Il risultato di contenere la speculazione sui titoli dei debiti sovrani è stato ottenuto dalla banca centrale europea, che ha agito politicamente e con perizia. Non propriamente con prontezza, ma ciò è dipeso dalla disunità europea e dai paraocchi nazionali. I governanti che chiamano a sé quel risultato sono una via di mezzo fra mitomani e imbonitori. Il parallelo andamento degli spread italiano e spagnolo serva da guida a chi crede alle favole raccontate in dialetto. Il governo Monti non ha meriti? Ne ha uno, importante, ma che andrebbe assegnato, semmai, a Giorgio Napolitano: dato che la resistenza all’iniziativa della Bce veniva dai tedeschi, ed era motivata anche dalla convinzione che i governi nazionali, quello italiano per primo, ne avrebbero approfittato per andare avanti con i vecchi andazzi spendaccioni, ha certamente avuto un peso il fatto che si sia insediato un governo commissariale, disponibile a fare i compiti a casa. Come Monti stesso disse. Il giudizio politico può essere anche severo, ma questo è un fatto.

Per capire le preoccupazioni circa il futuro, però, dobbiamo domandarci se quei compiti sono stati fatti. E la risposta è: no.

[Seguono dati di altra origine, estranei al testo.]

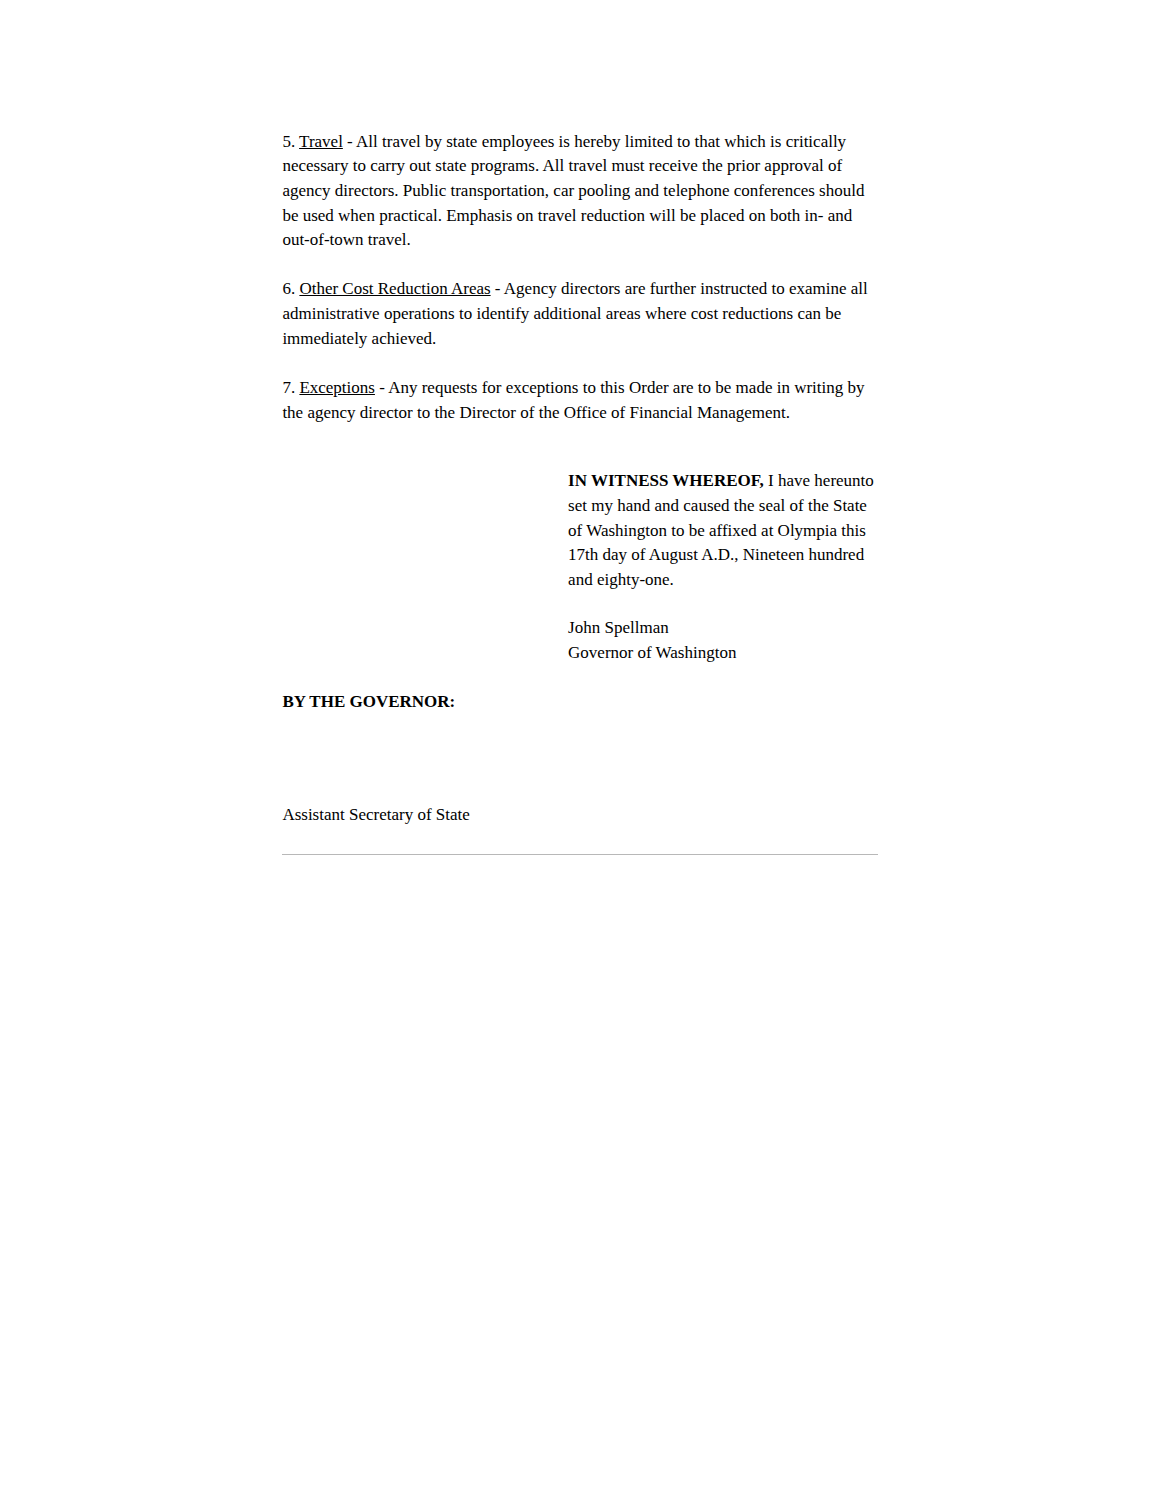5. Travel - All travel by state employees is hereby limited to that which is critically necessary to carry out state programs. All travel must receive the prior approval of agency directors. Public transportation, car pooling and telephone conferences should be used when practical. Emphasis on travel reduction will be placed on both in- and out-of-town travel.
6. Other Cost Reduction Areas - Agency directors are further instructed to examine all administrative operations to identify additional areas where cost reductions can be immediately achieved.
7. Exceptions - Any requests for exceptions to this Order are to be made in writing by the agency director to the Director of the Office of Financial Management.
IN WITNESS WHEREOF, I have hereunto set my hand and caused the seal of the State of Washington to be affixed at Olympia this 17th day of August A.D., Nineteen hundred and eighty-one.
John Spellman
Governor of Washington
BY THE GOVERNOR:
Assistant Secretary of State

Lo ha osservato Edoardo Narduzzi: mentre altri Paesi europei, come la Grecia, la spagna, il Portogallo o l’Irlanda, hanno interpretato l’anno passato come il tempo del cambiamento profondo, l’Italia lo ha trascorso cambiando il meno possibile. La lettera inviata dalla Bce (allora presieduta da Jean-Claude Trichet) al governo italiano (allora presieduto da Silvio Berlusconi), nel 2011, indicava quattro campi in cui era necessario e urgente intervenire. Vediamoli: 1. Liberalizzazioni, niente di fatto; 2. Privatizzazioni, le une e le altre con particolare riferimento ai monopoli pubblici locali, niente di fatto; 3. Mercato del lavoro, cambiando le regole di quello pubblico, rendendo più facili i licenziamenti e più agevole l’ingresso dei giovani, il tutto spingendo verso i contratti aziendali, mentre s’è fatta una legge che stabilisce cose diverse e talora opposte; 4. Pensioni, e qui s’è fatto, portando a compimento un processo riformatore che aveva avuto tappe diverse, una battuta d’arresto (quando la sinistra fu al governo e cancellò lo “scalone”), e che il centro destra, a causa del veto leghista, fu colpevolmente incapace di concludere.

I compiti a casa, come si vede, non li abbiamo fatti. Mentre altri li hanno fatti. Il governo commissariale, che era stato insediato per dare corso a quella lettera (Mario Monti l’ha ripetuto qualche decina di volte, addossandone al predecessore la responsabilità) s’è trasformato in soggetto politico e ora conduce una campagna elettorale incenerendo il suo più accreditato patrimonio: la serietà. Oltre tutto dicendo in politichese il contrario di quel che il governo ha scritto nei documenti economici.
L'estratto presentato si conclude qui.